Please print all the lines below exactly as they are written.

■ ■ ■ ■

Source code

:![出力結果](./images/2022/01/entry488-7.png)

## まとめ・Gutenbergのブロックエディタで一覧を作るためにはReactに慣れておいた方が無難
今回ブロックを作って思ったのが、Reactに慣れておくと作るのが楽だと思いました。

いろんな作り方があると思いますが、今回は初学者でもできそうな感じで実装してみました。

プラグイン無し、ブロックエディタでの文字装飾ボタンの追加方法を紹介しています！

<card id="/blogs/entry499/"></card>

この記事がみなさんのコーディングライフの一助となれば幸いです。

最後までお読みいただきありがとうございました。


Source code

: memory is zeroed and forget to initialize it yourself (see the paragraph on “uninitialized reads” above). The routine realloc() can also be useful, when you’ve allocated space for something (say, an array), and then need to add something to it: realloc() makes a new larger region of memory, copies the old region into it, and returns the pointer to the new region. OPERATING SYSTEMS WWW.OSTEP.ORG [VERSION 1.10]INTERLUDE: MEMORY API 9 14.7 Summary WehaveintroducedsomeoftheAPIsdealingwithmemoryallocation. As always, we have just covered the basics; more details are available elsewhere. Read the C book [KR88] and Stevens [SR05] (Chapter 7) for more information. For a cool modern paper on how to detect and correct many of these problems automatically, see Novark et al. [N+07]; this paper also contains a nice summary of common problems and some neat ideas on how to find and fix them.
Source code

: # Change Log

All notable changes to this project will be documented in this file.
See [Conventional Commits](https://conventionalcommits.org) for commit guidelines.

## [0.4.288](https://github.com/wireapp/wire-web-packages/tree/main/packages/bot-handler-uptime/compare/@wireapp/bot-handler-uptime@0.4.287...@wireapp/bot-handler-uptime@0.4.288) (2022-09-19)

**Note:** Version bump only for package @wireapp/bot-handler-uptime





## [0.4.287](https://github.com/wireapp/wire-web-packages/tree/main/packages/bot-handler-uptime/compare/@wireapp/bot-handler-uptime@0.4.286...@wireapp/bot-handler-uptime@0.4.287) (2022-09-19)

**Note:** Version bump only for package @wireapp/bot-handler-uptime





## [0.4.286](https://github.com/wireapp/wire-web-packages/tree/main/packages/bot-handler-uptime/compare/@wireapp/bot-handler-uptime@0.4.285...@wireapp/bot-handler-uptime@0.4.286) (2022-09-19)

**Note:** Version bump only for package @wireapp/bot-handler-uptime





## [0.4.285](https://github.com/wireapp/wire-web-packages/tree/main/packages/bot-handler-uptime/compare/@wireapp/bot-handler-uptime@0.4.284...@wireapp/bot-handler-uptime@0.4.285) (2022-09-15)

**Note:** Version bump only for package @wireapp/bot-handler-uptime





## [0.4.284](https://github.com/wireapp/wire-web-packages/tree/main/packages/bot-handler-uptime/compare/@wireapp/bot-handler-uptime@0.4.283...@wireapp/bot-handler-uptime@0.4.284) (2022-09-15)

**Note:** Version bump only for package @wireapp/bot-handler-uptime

■ ■ ■ ■

### Answer for this exercise
Source code

:![出力結果](./images/2022/01/entry488-7.png)

## まとめ・Gutenbergのブロックエディタで一覧を作るためにはReactに慣れておいた方が無難
今回ブロックを作って思ったのが、Reactに慣れておくと作るのが楽だと思いました。

いろんな作り方があると思いますが、今回は初学者でもできそうな感じで実装してみました。

プラグイン無し、ブロックエディタでの文字装飾ボタンの追加方法を紹介しています！

<card id="/blogs/entry499/"></card>

この記事がみなさんのコーディングライフの一助となれば幸いです。

最後までお読みいただきありがとうございました。


Source code

: memory is zeroed and forget to initialize it yourself (see the paragraph on “uninitialized reads” above). The routine realloc() can also be useful, when you’ve allocated space for something (say, an array), and then need to add something to it: realloc() makes a new larger region of memory, copies the old region into it, and returns the pointer to the new region. OPERATING SYSTEMS WWW.OSTEP.ORG [VERSION 1.10]INTERLUDE: MEMORY API 9 14.7 Summary WehaveintroducedsomeoftheAPIsdealingwithmemoryallocation. As always, we have just covered the basics; more details are available elsewhere. Read the C book [KR88] and Stevens [SR05] (Chapter 7) for more information. For a cool modern paper on how to detect and correct many of these problems automatically, see Novark et al. [N+07]; this paper also contains a nice summary of common problems and some neat ideas on how to find and fix them.
Source code

: # Change Log

All notable changes to this project will be documented in this file.
See [Conventional Commits](https://conventionalcommits.org) for commit guidelines.

## [0.4.288](https://github.com/wireapp/wire-web-packages/tree/main/packages/bot-handler-uptime/compare/@wireapp/bot-handler-uptime@0.4.287...@wireapp/bot-handler-uptime@0.4.288) (2022-09-19)

**Note:** Version bump only for package @wireapp/bot-handler-uptime





## [0.4.287](https://github.com/wireapp/wire-web-packages/tree/main/packages/bot-handler-uptime/compare/@wireapp/bot-handler-uptime@0.4.286...@wireapp/bot-handler-uptime@0.4.287) (2022-09-19)

**Note:** Version bump only for package @wireapp/bot-handler-uptime





## [0.4.286](https://github.com/wireapp/wire-web-packages/tree/main/packages/bot-handler-uptime/compare/@wireapp/bot-handler-uptime@0.4.285...@wireapp/bot-handler-uptime@0.4.286) (2022-09-19)

**Note:** Version bump only for package @wireapp/bot-handler-uptime





## [0.4.285](https://github.com/wireapp/wire-web-packages/tree/main/packages/bot-handler-uptime/compare/@wireapp/bot-handler-uptime@0.4.284...@wireapp/bot-handler-uptime@0.4.285) (2022-09-15)

**Note:** Version bump only for package @wireapp/bot-handler-uptime





## [0.4.284](https://github.com/wireapp/wire-web-packages/tree/main/packages/bot-handler-uptime/compare/@wireapp/bot-handler-uptime@0.4.283...@wireapp/bot-handler-uptime@0.4.284) (2022-09-15)

**Note:** Version bump only for package @wireapp/bot-handler-uptime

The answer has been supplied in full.